(Extracted data entries)

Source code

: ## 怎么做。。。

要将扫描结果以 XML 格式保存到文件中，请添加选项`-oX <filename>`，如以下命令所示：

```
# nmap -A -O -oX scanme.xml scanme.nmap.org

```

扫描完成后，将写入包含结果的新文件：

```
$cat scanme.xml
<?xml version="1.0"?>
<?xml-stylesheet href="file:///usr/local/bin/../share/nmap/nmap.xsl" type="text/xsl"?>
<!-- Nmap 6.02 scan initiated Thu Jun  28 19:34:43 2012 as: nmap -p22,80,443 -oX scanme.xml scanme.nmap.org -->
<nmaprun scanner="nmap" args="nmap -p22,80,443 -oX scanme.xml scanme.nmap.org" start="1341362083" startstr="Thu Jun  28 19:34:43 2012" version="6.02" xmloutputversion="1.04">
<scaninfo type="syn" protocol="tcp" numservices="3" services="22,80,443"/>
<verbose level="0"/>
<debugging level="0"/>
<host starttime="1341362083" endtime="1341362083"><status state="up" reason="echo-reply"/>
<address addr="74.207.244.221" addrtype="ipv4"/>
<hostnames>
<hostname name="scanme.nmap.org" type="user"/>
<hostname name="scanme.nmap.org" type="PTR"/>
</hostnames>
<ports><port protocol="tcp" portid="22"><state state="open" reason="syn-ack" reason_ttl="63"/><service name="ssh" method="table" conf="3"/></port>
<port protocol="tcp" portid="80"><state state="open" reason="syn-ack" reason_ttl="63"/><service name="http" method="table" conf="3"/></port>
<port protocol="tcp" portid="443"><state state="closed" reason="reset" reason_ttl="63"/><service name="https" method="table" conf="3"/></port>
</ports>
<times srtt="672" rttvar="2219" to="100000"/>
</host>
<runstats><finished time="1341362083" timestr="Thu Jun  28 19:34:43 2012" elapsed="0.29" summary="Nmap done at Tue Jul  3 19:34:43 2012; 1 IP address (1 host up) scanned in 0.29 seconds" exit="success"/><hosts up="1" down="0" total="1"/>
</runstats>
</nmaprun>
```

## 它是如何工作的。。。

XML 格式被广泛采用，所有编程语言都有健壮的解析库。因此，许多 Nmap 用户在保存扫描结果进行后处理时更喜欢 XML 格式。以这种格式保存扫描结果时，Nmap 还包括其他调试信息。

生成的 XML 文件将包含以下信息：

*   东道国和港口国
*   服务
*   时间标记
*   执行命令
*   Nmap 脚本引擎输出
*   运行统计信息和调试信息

> **Exercise objective**
Return every line above exactly.

> **Final answer**
Source code

: ## 怎么做。。。

要将扫描结果以 XML 格式保存到文件中，请添加选项`-oX <filename>`，如以下命令所示：

```
# nmap -A -O -oX scanme.xml scanme.nmap.org

```

扫描完成后，将写入包含结果的新文件：

```
$cat scanme.xml
<?xml version="1.0"?>
<?xml-stylesheet href="file:///usr/local/bin/../share/nmap/nmap.xsl" type="text/xsl"?>
<!-- Nmap 6.02 scan initiated Thu Jun  28 19:34:43 2012 as: nmap -p22,80,443 -oX scanme.xml scanme.nmap.org -->
<nmaprun scanner="nmap" args="nmap -p22,80,443 -oX scanme.xml scanme.nmap.org" start="1341362083" startstr="Thu Jun  28 19:34:43 2012" version="6.02" xmloutputversion="1.04">
<scaninfo type="syn" protocol="tcp" numservices="3" services="22,80,443"/>
<verbose level="0"/>
<debugging level="0"/>
<host starttime="1341362083" endtime="1341362083"><status state="up" reason="echo-reply"/>
<address addr="74.207.244.221" addrtype="ipv4"/>
<hostnames>
<hostname name="scanme.nmap.org" type="user"/>
<hostname name="scanme.nmap.org" type="PTR"/>
</hostnames>
<ports><port protocol="tcp" portid="22"><state state="open" reason="syn-ack" reason_ttl="63"/><service name="ssh" method="table" conf="3"/></port>
<port protocol="tcp" portid="80"><state state="open" reason="syn-ack" reason_ttl="63"/><service name="http" method="table" conf="3"/></port>
<port protocol="tcp" portid="443"><state state="closed" reason="reset" reason_ttl="63"/><service name="https" method="table" conf="3"/></port>
</ports>
<times srtt="672" rttvar="2219" to="100000"/>
</host>
<runstats><finished time="1341362083" timestr="Thu Jun  28 19:34:43 2012" elapsed="0.29" summary="Nmap done at Tue Jul  3 19:34:43 2012; 1 IP address (1 host up) scanned in 0.29 seconds" exit="success"/><hosts up="1" down="0" total="1"/>
</runstats>
</nmaprun>
```

## 它是如何工作的。。。

XML 格式被广泛采用，所有编程语言都有健壮的解析库。因此，许多 Nmap 用户在保存扫描结果进行后处理时更喜欢 XML 格式。以这种格式保存扫描结果时，Nmap 还包括其他调试信息。

生成的 XML 文件将包含以下信息：

*   东道国和港口国
*   服务
*   时间标记
*   执行命令
*   Nmap 脚本引擎输出
*   运行统计信息和调试信息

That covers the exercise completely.